╔══
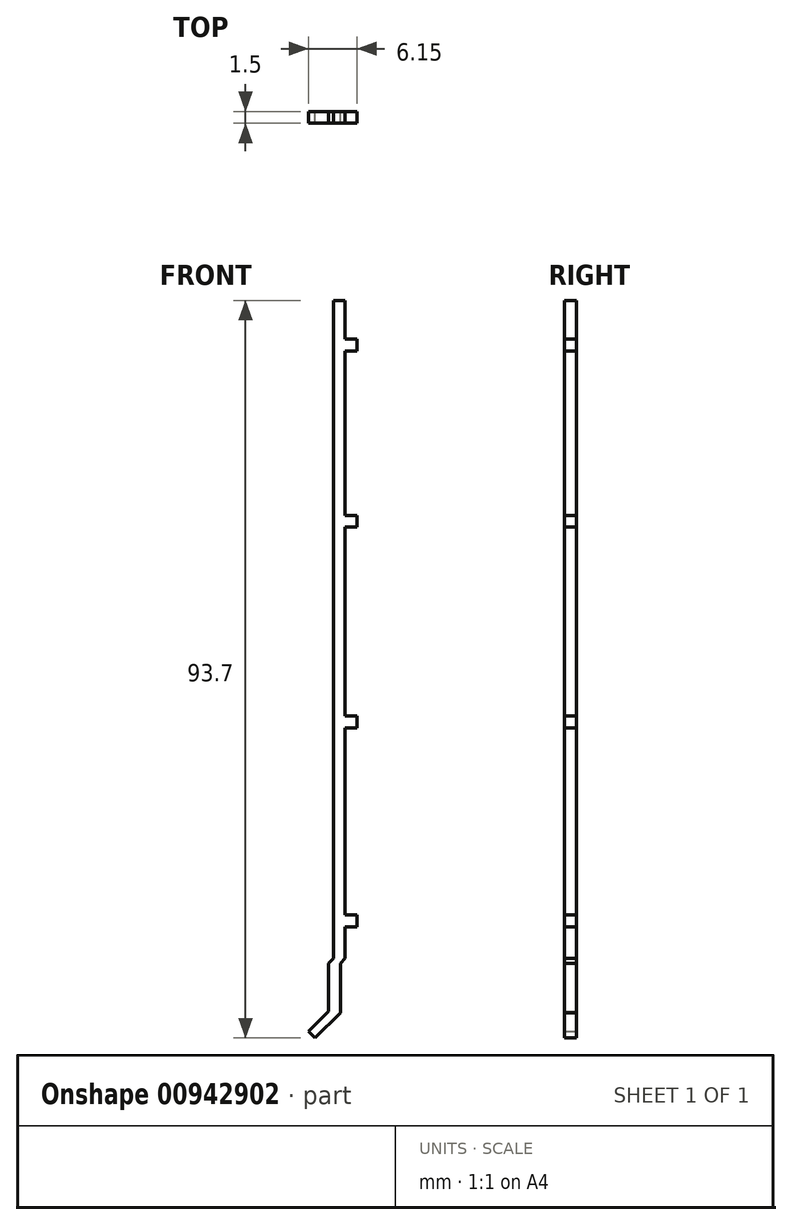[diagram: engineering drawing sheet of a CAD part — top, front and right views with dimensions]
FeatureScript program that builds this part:
annotation { "Feature Type Name" : "Feature", "Feature Type Description" : "" }
export const myFeature = defineFeature(function(context is Context, id is Id, definition is map)
    precondition{}
    {
        {
            var Q0;
            Q0=qCreatedBy(makeId("Front.planeOp"),FACE);
            var sketch = newSketch(context, id + "F0", { "sketchPlane" : qUnion([Q0])});
            skLineSegment(sketch, "E0", {"start": v(-53.58, -58.1) * mm, "end": v(-50.38, -54.9) * mm});
            skLineSegment(sketch, "E1", {"start": v(-50.38, -54.9) * mm, "end": v(-50.38, -48.6) * mm});
            skLineSegment(sketch, "E2", {"start": v(-49.78, -48) * mm, "end": v(-50.38, -48.6) * mm});
            skLineSegment(sketch, "E3", {"start": v(-53.58, -58.1) * mm, "end": v(-54.43, -57.24) * mm});
            skLineSegment(sketch, "E4", {"start": v(-51.88, -48.6) * mm, "end": v(-51.88, -54.7) * mm});
            skLineSegment(sketch, "E5", {"start": v(-51.28, -48) * mm, "end": v(-51.28, 35.6) * mm});
            skLineSegment(sketch, "E6", {"start": v(-51.28, 35.6) * mm, "end": v(-49.78, 35.6) * mm});
            skLineSegment(sketch, "E7", {"start": v(-51.28, -48) * mm, "end": v(-51.88, -48.6) * mm});
            skLineSegment(sketch, "E8", {"start": v(-49.78, -48) * mm, "end": v(-49.78, 35.6) * mm});
            skLineSegment(sketch, "E9", {"start": v(-51.88, -54.7) * mm, "end": v(-54.43, -57.24) * mm});
            skLineSegment(sketch, "E10.bottom", {"start": v(-49.78, -42.47) * mm, "end": v(-48.28, -42.47) * mm});
            skLineSegment(sketch, "E10.top", {"start": v(-49.78, -43.97) * mm, "end": v(-48.28, -43.97) * mm});
            skLineSegment(sketch, "E10.left", {"start": v(-49.78, -42.47) * mm, "end": v(-49.78, -43.97) * mm});
            skLineSegment(sketch, "E10.right", {"start": v(-48.28, -42.47) * mm, "end": v(-48.28, -43.97) * mm});
            skLineSegment(sketch, "E11.bottom", {"start": v(-49.78, 30.7) * mm, "end": v(-48.28, 30.7) * mm});
            skLineSegment(sketch, "E11.top", {"start": v(-49.78, 29.2) * mm, "end": v(-48.28, 29.2) * mm});
            skLineSegment(sketch, "E11.left", {"start": v(-49.78, 30.7) * mm, "end": v(-49.78, 29.2) * mm});
            skLineSegment(sketch, "E11.right", {"start": v(-48.28, 30.7) * mm, "end": v(-48.28, 29.2) * mm});
            skLineSegment(sketch, "E12.bottom", {"start": v(-49.78, 8.32) * mm, "end": v(-48.28, 8.32) * mm});
            skLineSegment(sketch, "E12.top", {"start": v(-49.78, 6.82) * mm, "end": v(-48.28, 6.82) * mm});
            skLineSegment(sketch, "E12.left", {"start": v(-49.78, 8.32) * mm, "end": v(-49.78, 6.82) * mm});
            skLineSegment(sketch, "E12.right", {"start": v(-48.28, 8.32) * mm, "end": v(-48.28, 6.82) * mm});
            skLineSegment(sketch, "E13.left", {"start": v(-49.78, -12.3) * mm, "end": v(-49.78, -13.8) * mm});
            skLineSegment(sketch, "E14.bottom", {"start": v(-49.78, -17.19) * mm, "end": v(-48.28, -17.19) * mm});
            skLineSegment(sketch, "E14.top", {"start": v(-49.78, -18.69) * mm, "end": v(-48.28, -18.69) * mm});
            skLineSegment(sketch, "E14.left", {"start": v(-49.78, -17.19) * mm, "end": v(-49.78, -18.69) * mm});
            skLineSegment(sketch, "E14.right", {"start": v(-48.28, -17.19) * mm, "end": v(-48.28, -18.69) * mm});
            skLineSegment(sketch, "E15", {"start": v(-53.58, -58.1) * mm, "end": v(-32.32, -58.1) * mm, "construction": true});
            skLineSegment(sketch, "E16", {"start": v(-50.38, -54.9) * mm, "end": v(-32.32, -54.9) * mm, "construction": true});
            skLineSegment(sketch, "E17", {"start": v(-50.38, -48.6) * mm, "end": v(-32.32, -48.6) * mm, "construction": true});
            skLineSegment(sketch, "E18", {"start": v(-49.78, 35.6) * mm, "end": v(-32.32, 35.6) * mm, "construction": true});
            skSolve(sketch);
        }
        {
            var Q0;
            Q0=makeQuery(id+"F0.imprint","IMPRINT",FACE,{"disambiguationData":[TD([[makeQuery(id+"F0.imprint","IMPRINT",EDGE,{"derivedFrom":sQuery(id+"F0.wireOp",EDGE,"E0")}),1.0]])]});
            var Q1;
            Q1=makeQuery(id+"F0.imprint","IMPRINT",FACE,{"disambiguationData":[TD([[makeQuery(id+"F0.imprint","IMPRINT",EDGE,{"derivedFrom":sQuery(id+"F0.wireOp",EDGE,"E10.bottom")}),-1.0]])]});
            var Q2;
            Q2=makeQuery(id+"F0.imprint","IMPRINT",FACE,{"disambiguationData":[TD([[makeQuery(id+"F0.imprint","IMPRINT",EDGE,{"derivedFrom":sQuery(id+"F0.wireOp",EDGE,"E14.bottom")}),-1.0]])]});
            var Q3;
            Q3=makeQuery(id+"F0.imprint","IMPRINT",FACE,{"disambiguationData":[TD([[makeQuery(id+"F0.imprint","IMPRINT",EDGE,{"derivedFrom":sQuery(id+"F0.wireOp",EDGE,"E11.bottom")}),-1.0]])]});
            var Q4;
            Q4=makeQuery(id+"F0.imprint","IMPRINT",FACE,{"disambiguationData":[TD([[makeQuery(id+"F0.imprint","IMPRINT",EDGE,{"derivedFrom":sQuery(id+"F0.wireOp",EDGE,"E12.bottom")}),-1.0]])]});
            extrude(context, id + "F1", {"entities" : qUnion([Q0, Q1, Q2, Q3, Q4]), "endBound" : BoundingType.SYMMETRIC, "depth" : 1.5 * mm, "offsetDistance" : 25 * mm});
        }
    });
╚══
STATED EXERCISE — Pick out every line in the material that contains the string "qUnion", where uppercase and lowercase must match. Copy each of those lines in full.

SOLUTION TO THIS EXERCISE —
            var sketch = newSketch(context, id + "F0", { "sketchPlane" : qUnion([Q0])});
            extrude(context, id + "F1", {"entities" : qUnion([Q0, Q1, Q2, Q3, Q4]), "endBound" : BoundingType.SYMMETRIC, "depth" : 1.5 * mm, "offsetDistance" : 25 * mm});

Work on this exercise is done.